Ok, I admit it. I’d never heard of impostor syndrome until now. Until I got called on it by my cousin. We were at her store that sells natural beauty products. She built LesCoconuts from scratch. Literally, concocting, from scratch, an all natural coconut-oil based deodorant. From there a thriving online business and a bricks and mortar store. And she gets to be founder and CEO. All very cool and very well deserved.
Talk drifted to what I like to do. I told her I write and that I’m working on a novel. It’s at the editing stage. She said that was great. Was I going to publish soon? “Don’t know, maybe, it might not really be anything.” I faltered, broke eye-contact, started tracing little circles with the toe of my shoe. The worst is I saw myself doing it. My voice became faint (I’m not a loud talker to start). I lost air, like a balloon. Instead of blowing up bigger, I shriveled and dropped into a corner. Shriveling is never good. Human, vegetable, balloon, it doesn’t matter. You get small and wrinkly, and that’s never attractive.
“I hear self confidence issues. Sounds like impostor syndrome. It’s common in women.”
What? What’s that? I mean, I could guess from the name. It’s when you don’t think you’re the real thing. In other words, an amateur at whatever it is you’re doing, a fake who will eventually be unmasked. On the other hand, was this an actual thing or the latest buzzword from the social media ‘live you best life’ cohort? And could it really apply to me? Because I consider myself self aware.
Is Impostor Syndrome really…well… a syndrome?
I went home and googled. Not only is it real, it’s been around a long time. Psychologists Suzanna Imes and Pauline Rose Clance coined the term in the 1970s. Furthermore, judging from all the material online, I wonder how I could have missed it. It has its own site, theimpostorsyndrome.com, the brainchild of Dr.Valerie Young, whose research, talks, blog and book discuss how even the brightest, most talented people struggle with feelings of self-doubt.
In short, Impostor Syndrome is when you credit everyone and everything else with your successes. Therefore you worry about being ‘found out’ because your achievements have nothing to do with your talent or hard work. It’s all luck or and sooner or later everyone is going to figure it out.

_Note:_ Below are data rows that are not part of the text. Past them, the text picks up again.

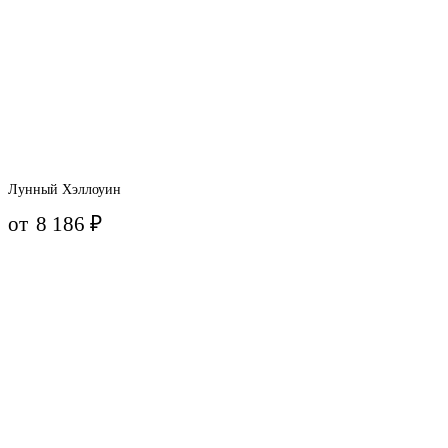
Лунный Хэллоуин
от
8 186
₽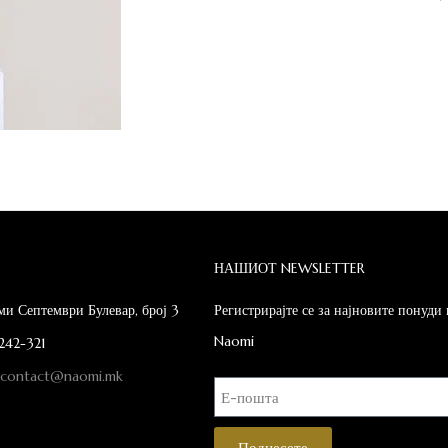
НАШИОТ NEWSLETTER
ми Септември Булевар, број 3
Регистрирајте се за најновите понуди
Naomi
242-321
:
contact@naomi.mk
Поднесете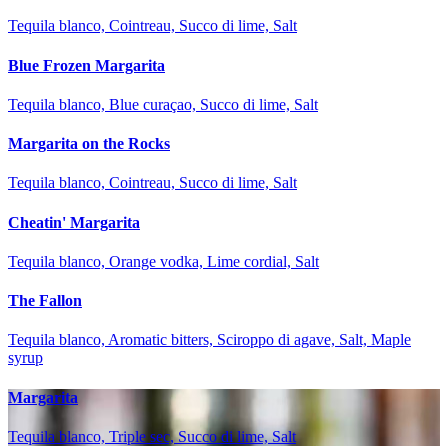
Tequila blanco, Cointreau, Succo di lime, Salt
Blue Frozen Margarita
Tequila blanco, Blue curaçao, Succo di lime, Salt
Margarita on the Rocks
Tequila blanco, Cointreau, Succo di lime, Salt
Cheatin' Margarita
Tequila blanco, Orange vodka, Lime cordial, Salt
The Fallon
Tequila blanco, Aromatic bitters, Sciroppo di agave, Salt, Maple
syrup
Margarita
Tequila blanco, Triple sec, Succo di lime, Salt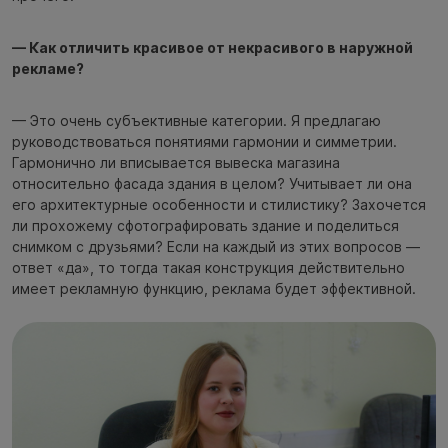
— Как отличить красивое от некрасивого в наружной
рекламе?
— Это очень субъективные категории. Я предлагаю
руководствоваться понятиями гармонии и симметрии.
Гармонично ли вписывается вывеска магазина
относительно фасада здания в целом? Учитывает ли она
его архитектурные особенности и стилистику? Захочется
ли прохожему сфотографировать здание и поделиться
снимком с друзьями? Если на каждый из этих вопросов —
ответ «да», то тогда такая конструкция действительно
имеет рекламную функцию, реклама будет эффективной.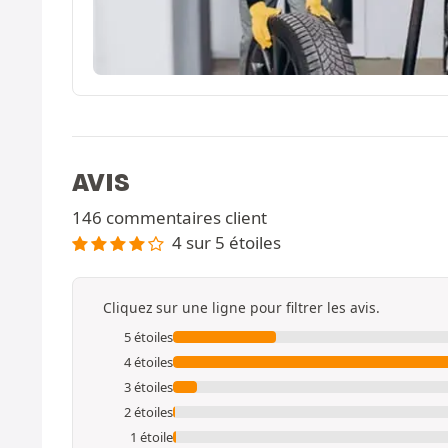
AVIS
146 commentaires client
4 sur 5 étoiles
Cliquez sur une ligne pour filtrer les avis.
5 étoiles
4 étoiles
3 étoiles
2 étoiles
1 étoile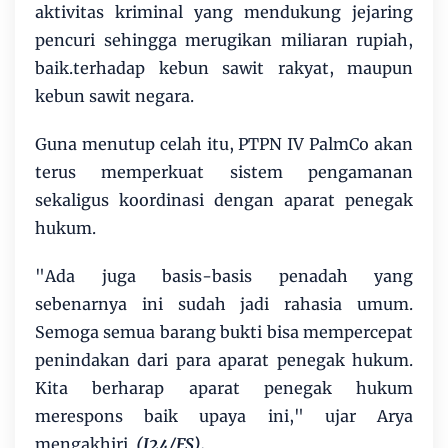
aktivitas kriminal yang mendukung jejaring
pencuri sehingga merugikan miliaran rupiah,
baik.terhadap kebun sawit rakyat, maupun
kebun sawit negara.
Guna menutup celah itu, PTPN IV PalmCo akan
terus memperkuat sistem pengamanan
sekaligus koordinasi dengan aparat penegak
hukum.
"Ada juga basis-basis penadah yang
sebenarnya ini sudah jadi rahasia umum.
Semoga semua barang bukti bisa mempercepat
penindakan dari para aparat penegak hukum.
Kita berharap aparat penegak hukum
merespons baik upaya ini," ujar Arya
mengakhiri.
(J24/FS).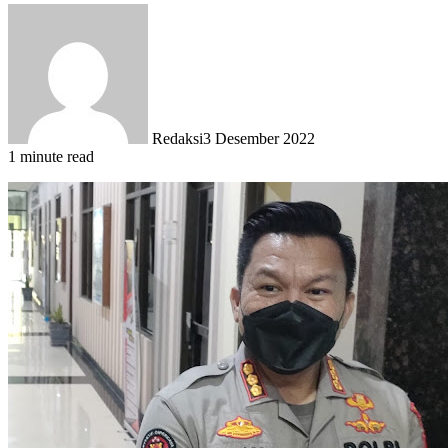
Redaksi
3 Desember 2022
1 minute read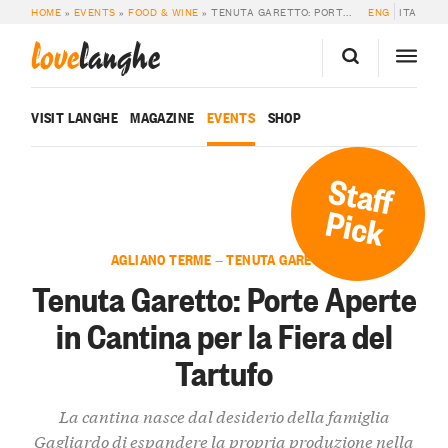
HOME
»
EVENTS
»
FOOD & WINE
»
TENUTA GARETTO: PORTE APERTE IN CANTINA PER LA FIERA DEL TARTUFO
ENG
ITA
love
langhe
VISIT LANGHE
MAGAZINE
EVENTS
SHOP
Staff
Pick
AGLIANO TERME — TENUTA GARETTO
Tenuta Garetto: Porte Aperte
in Cantina per la Fiera del
Tartufo
La cantina nasce dal desiderio della famiglia
Gagliardo di espandere la propria produzione nella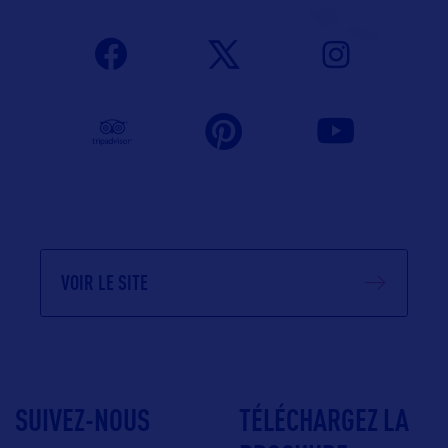
VOIR LE SITE
SUIVEZ-NOUS
TÉLÉCHARGEZ LA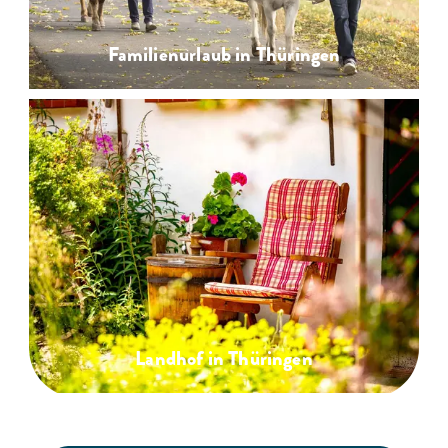
Familienurlaub in Thüringen
Landhof in Thüringen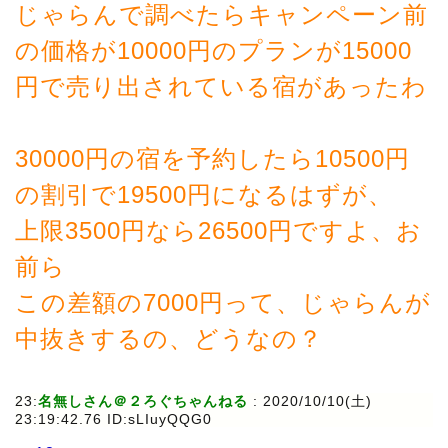
じゃらんで調べたらキャンペーン前
の価格が10000円のプランが15000
円で売り出されている宿があったわ
30000円の宿を予約したら10500円
の割引で19500円になるはずが、
上限3500円なら26500円ですよ、お
前ら
この差額の7000円って、じゃらんが
中抜きするの、どうなの？
23:
名無しさん＠２ろぐちゃんねる
:
2020/10/10(土)
23:19:42.76 ID:sLIuyQQG0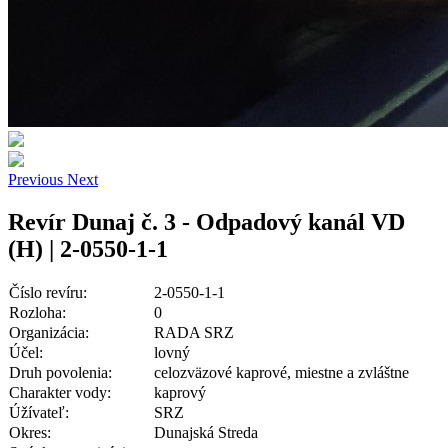
Previous
Next
Revír Dunaj č. 3 - Odpadový kanál VD
(H) | 2-0550-1-1
Číslo revíru:
2-0550-1-1
Rozloha:
0
Organizácia:
RADA SRZ
Účel:
lovný
Druh povolenia:
celozväzové kaprové, miestne a zvláštne
Charakter vody:
kaprový
Úžívateľ:
SRZ
Okres:
Dunajská Streda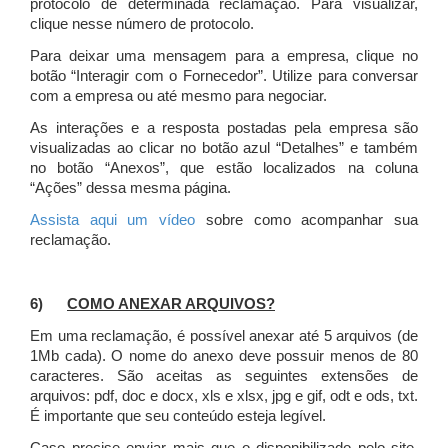
protocolo de determinada reclamação. Para visualizar,
clique nesse número de protocolo.
Para deixar uma mensagem para a empresa, clique no
botão “Interagir com o Fornecedor”. Utilize para conversar
com a empresa ou até mesmo para negociar.
As interações e a resposta postadas pela empresa são
visualizadas ao clicar no botão azul “Detalhes” e também
no botão “Anexos”, que estão localizados na coluna
“Ações” dessa mesma página.
Assista aqui um vídeo
sobre como acompanhar sua
reclamação.
6)
COMO ANEXAR ARQUIVOS?
Em uma reclamação, é possível anexar até 5 arquivos (de
1Mb cada). O nome do anexo deve possuir menos de 80
caracteres. São aceitas as seguintes extensões de
arquivos: pdf, doc e docx, xls e xlsx, jpg e gif, odt e ods, txt.
É importante que seu conteúdo esteja legível.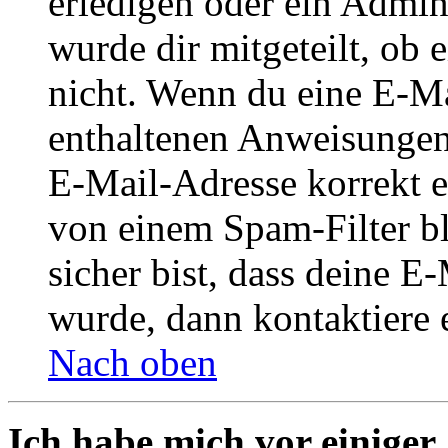
erledigen oder ein Admini
wurde dir mitgeteilt, ob 
nicht. Wenn du eine E-Mai
enthaltenen Anweisungen
E-Mail-Adresse korrekt e
von einem Spam-Filter b
sicher bist, dass deine 
wurde, dann kontaktiere 
Nach oben
Ich habe mich vor einiger 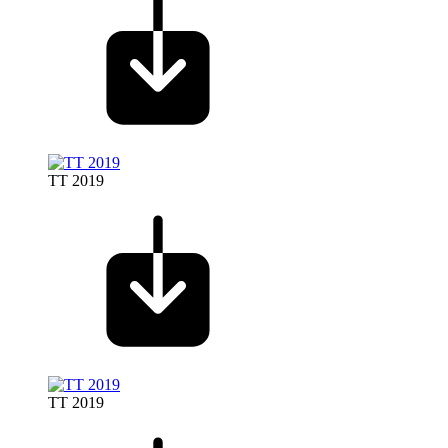
TT 2019
TT 2019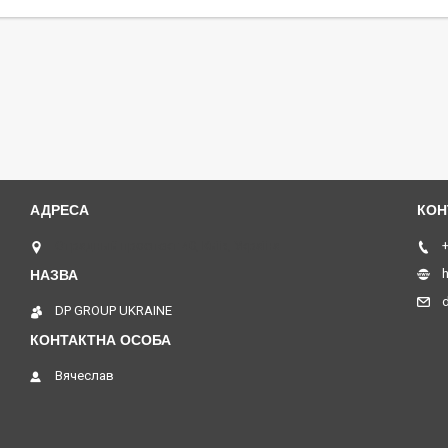
Отрадный проспект 40, Київ, Україна
+
h
DP GROUP UKRAINE
Вячеслав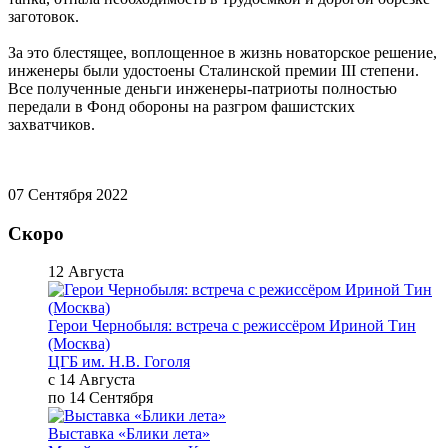
заготовок.
За это блестящее, воплощенное в жизнь новаторское решение,
инженеры были удостоены Сталинской премии III степени.
Все полученные деньги инженеры-патриоты полностью
передали в Фонд обороны на разгром фашистских
захватчиков.
07 Сентября 2022
Скоро
12 Августа
Герои Чернобыля: встреча с режиссёром Ириной Тин
(Москва)
ЦГБ им. Н.В. Гоголя
с 14 Августа
по 14 Сентября
Выставка «Блики лета»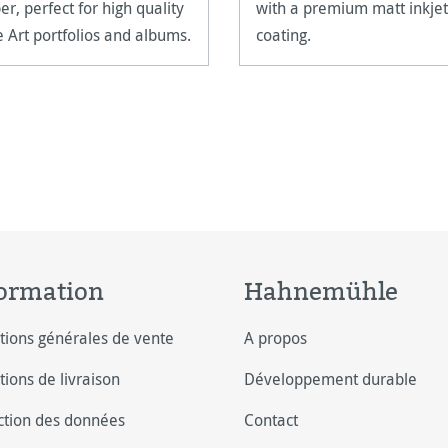
er, perfect for high quality
with a premium matt inkjet
e Art portfolios and albums.
coating.
ormation
Hahnemühle
tions générales de vente
A propos
tions de livraison
Développement durable
ction des données
Contact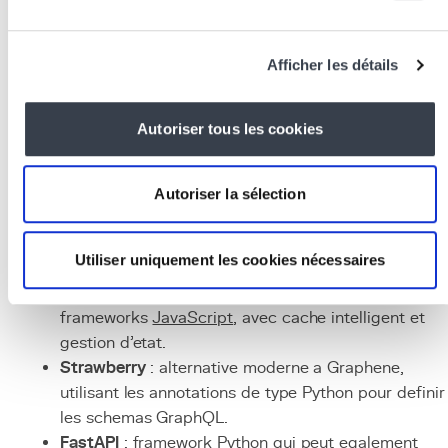
Tester et monitorer
: testez vos resolvers avec des
tests unitaires
Python
et vos requetes avec des test
d'integration. Mettez en place du monitoring pour
Afficher les détails
suivre les performances des requetes en productio
et identifier les resolvers lents.
Technologies et outils
Autoriser tous les cookies
associes
Autoriser la sélection
Graphene-Django
: bibliotheque Python qui integre
GraphQL avec Django, generant des types a partir
Utiliser uniquement les cookies nécessaires
des modeles ORM.
Apollo Client
: client GraphQL pour React et d'autr
frameworks
JavaScript
, avec cache intelligent et
gestion d'etat.
Strawberry
: alternative moderne a Graphene,
utilisant les annotations de type Python pour definir
les schemas GraphQL.
FastAPI
:
framework
Python qui peut egalement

In addition, women suffer more from impostor syndrome than men. Perhaps because we’re taught to be modest and not self-promote. Don’t toot your own horn, and all that. Impostor syndrome is not being modest. It’s giving yourself your due, objectively recognizing what you’ve achieved, and not constantly finding excuses to remove yourself from the success equation. “It wasn’t me, it was the team.” “I was lucky.” “There wasn’t too much competition.”
It affects mindset
Just knowing this is a thing was a big eye opener. Simply recognizing that insidious voice of self-doubt parading as objective reality took away its power and allowed a new mindset to replace it. I remembered so many situations where I thought I was being objective about my abilities when in fact I was self-sabotaging. Above all, I felt as if I’d overcome a big hurdle to manifesting. I’d got rid of a huge impediment. If we manifest what we think, imagine thinking you’re incompetent or an imitator? That sooner or later you’re going to fail because it’s all by chance and your luck is going to run out? Being a syndrome means it’ll creep back up, somewhere, but now I’ll be on the lookout. That alone is a relief.